### WORK TASK A
Quote the stretch of the forum post on the recursive Bayesian network from "x1 = np.linspace(0, 1, size)" through "true_regression_line + rng.normal(scale=0.5, size=size)".

### EXTRACT TO READ
-- Opening Marker --

Recursive bayesian network (two outcomes)

I am trying to model the following:

image

where as blue ovals denotes outcomes and yellow independent variables.
As you can see, we have this recursive structure where y2 depends on y1.

I am wondering if the following code indeed models this or if i missed out on something, to me it makes sense as it is now though but it may be some error with defining two likelihoods/outcomes and then sampling?

import numpy as np
import pandas as pd
import pymc as pm
import xarray as xr
RANDOM_SEED = 8927
rng = np.random.default_rng(RANDOM_SEED)

from pymc import HalfCauchy, Model, Normal, sample

size = 200
true_intercept_y1 = 1
true_slope_x1 = 2
true_slope_x2 = 0.2

x1 = np.linspace(0, 1, size)
x2 = np.linspace(2, 4, size)
true_regression_line = true_intercept_y1 + true_slope_x1 * x1 + true_slope_x2 * x2
# add noise
y1 = true_regression_line + rng.normal(scale=0.5, size=size)

x3 = np.linspace(3, 4, size)
x4 = np.linspace(4, 5, size)
true_intercept_y2 = 1
true_slope_x3 = 2
true_slope_x4 = 0.2
y1_effect = 2
true_regression_line_y2 = true_intercept_y2 + true_slope_x3 * x3 + true_slope_x4 * x4 + y1 * y1_effect
y2 = true_regression_line_y2 + rng.normal(scale=4, size=size)

data = pd.DataFrame(dict(x=x1, x2=x2, x3=x3, x4=x4, y=y1, y2=y2))

with Model() as model:  # model specifications in PyMC are wrapped in a with-statement
    # Define priors
    sigma = HalfCauchy("sigma", beta=10)
    intercept = Normal("Intercept", 0, sigma=20)
    slope = Normal("slope", 0, sigma=20)
    slopex2 = Normal("slopex2", 0, sigma=10)
    # Define likelihood
    likelihood_y1 = Normal("y", mu=intercept + slope * x1 + slopex2 * x2, sigma=sigma, observed=y1)

    sigma2 = HalfCauchy("sigma2", beta=10)
    intercept2 = Normal("Intercept2", 0, sigma=20)

-- Closing Marker --

### WORK TASK B
In the entries below, print the stretch from the line that contains "left hip: (332, 153, -2)" through the line that contains "left elbow: (407, 149, -16)".

### STUDY MATERIAL

-- Opening Marker --

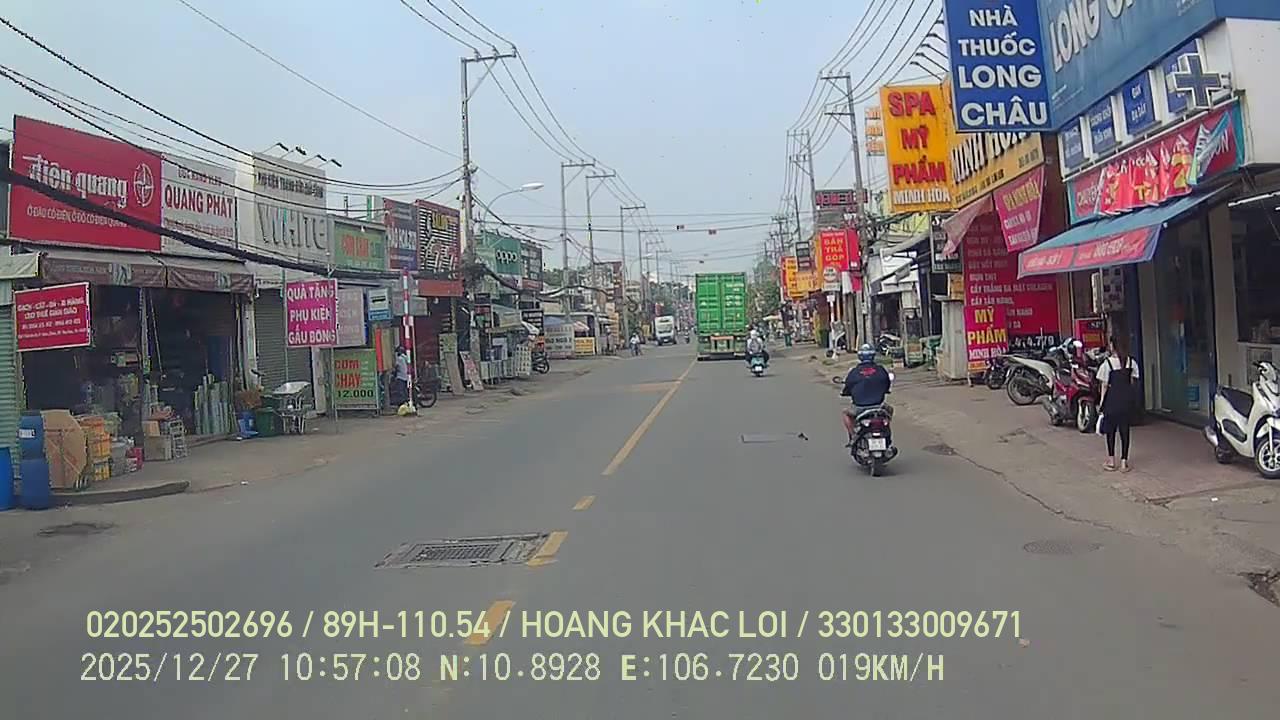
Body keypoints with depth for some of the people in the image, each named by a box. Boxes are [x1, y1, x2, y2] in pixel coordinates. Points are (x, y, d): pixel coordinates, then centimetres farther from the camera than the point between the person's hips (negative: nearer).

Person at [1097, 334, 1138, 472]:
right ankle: (1124, 462, 9)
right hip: (1127, 399, 3)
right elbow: (1132, 381, 4)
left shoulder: (1107, 363, -11)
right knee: (1125, 430, 7)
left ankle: (1111, 461, 13)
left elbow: (1104, 385, -8)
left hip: (1112, 399, -3)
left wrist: (1102, 402, -1)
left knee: (1110, 430, 9)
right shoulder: (1131, 362, 0)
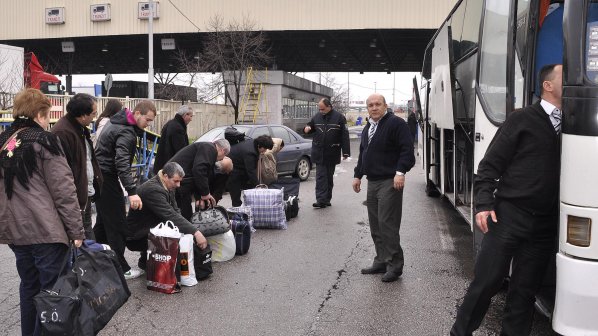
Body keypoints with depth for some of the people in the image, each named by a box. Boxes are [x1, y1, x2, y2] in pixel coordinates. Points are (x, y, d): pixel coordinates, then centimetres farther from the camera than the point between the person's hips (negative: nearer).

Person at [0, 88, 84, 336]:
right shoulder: (44, 142, -10)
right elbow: (64, 191, -14)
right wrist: (77, 230, -10)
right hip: (46, 230, -7)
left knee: (29, 286, 18)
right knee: (52, 289, 2)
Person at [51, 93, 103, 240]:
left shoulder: (81, 128, 12)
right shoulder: (62, 133, -21)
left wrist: (95, 186, 18)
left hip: (86, 195, 10)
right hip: (74, 199, -10)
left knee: (88, 236, 18)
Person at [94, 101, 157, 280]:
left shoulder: (116, 122, 10)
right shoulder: (126, 133, -21)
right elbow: (122, 162, -33)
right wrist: (132, 191, -41)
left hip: (100, 176, 10)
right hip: (108, 179, -10)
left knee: (104, 220, 19)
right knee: (117, 224, -4)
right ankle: (120, 268, 2)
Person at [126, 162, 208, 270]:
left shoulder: (168, 186, 3)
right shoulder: (152, 189, -28)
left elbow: (175, 211, 2)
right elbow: (171, 216, -35)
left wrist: (192, 231, -14)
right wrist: (195, 233, -39)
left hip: (152, 230, 10)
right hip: (136, 237, -10)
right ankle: (145, 262, -3)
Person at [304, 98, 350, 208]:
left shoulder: (339, 118, -4)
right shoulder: (317, 117, 6)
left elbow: (344, 136, -6)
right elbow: (310, 126, 22)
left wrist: (346, 152, -10)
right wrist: (307, 128, -4)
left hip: (332, 153, -2)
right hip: (319, 153, 2)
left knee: (329, 177, 9)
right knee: (320, 177, -5)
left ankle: (326, 199, 18)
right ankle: (321, 200, -7)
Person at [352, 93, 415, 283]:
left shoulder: (395, 123, -9)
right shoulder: (367, 128, 19)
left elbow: (407, 149, -16)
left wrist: (400, 172, -23)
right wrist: (358, 175, 23)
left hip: (389, 182, -9)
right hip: (372, 182, 9)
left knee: (387, 225, -9)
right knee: (375, 226, 12)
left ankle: (395, 266, -1)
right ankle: (381, 262, 22)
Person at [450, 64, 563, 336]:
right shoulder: (523, 119, -1)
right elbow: (490, 165, -4)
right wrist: (483, 204, -14)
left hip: (544, 224, 4)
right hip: (508, 215, -4)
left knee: (525, 290, 10)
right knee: (486, 281, 1)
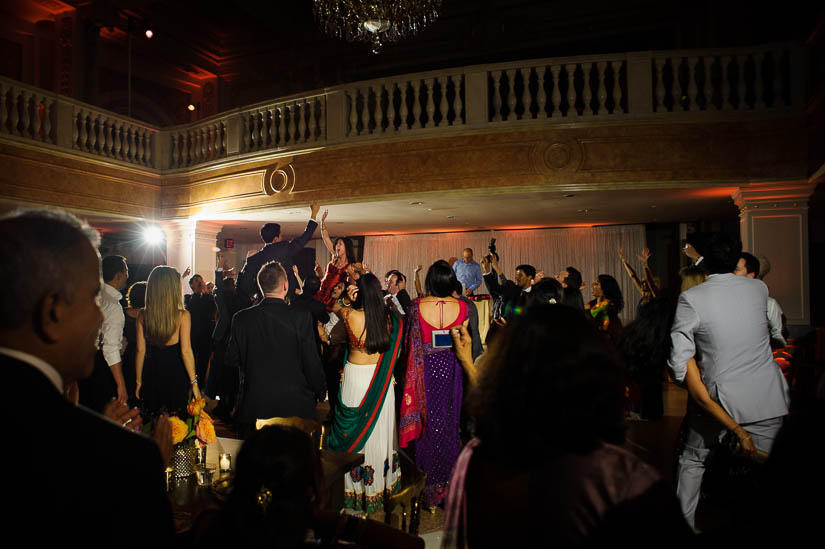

-- Closing Marker --

### RESPONSE AREA A
x1 = np.linspace(0, 1, size)
x2 = np.linspace(2, 4, size)
true_regression_line = true_intercept_y1 + true_slope_x1 * x1 + true_slope_x2 * x2
# add noise
y1 = true_regression_line + rng.normal(scale=0.5, size=size)

### RESPONSE AREA B
left hip: (332, 153, -2)
right hip: (319, 153, 2)
left knee: (329, 177, 9)
right knee: (320, 177, -5)
left ankle: (326, 199, 18)
right ankle: (321, 200, -7)
Person at [352, 93, 415, 283]:
left shoulder: (395, 123, -9)
right shoulder: (367, 128, 19)
left elbow: (407, 149, -16)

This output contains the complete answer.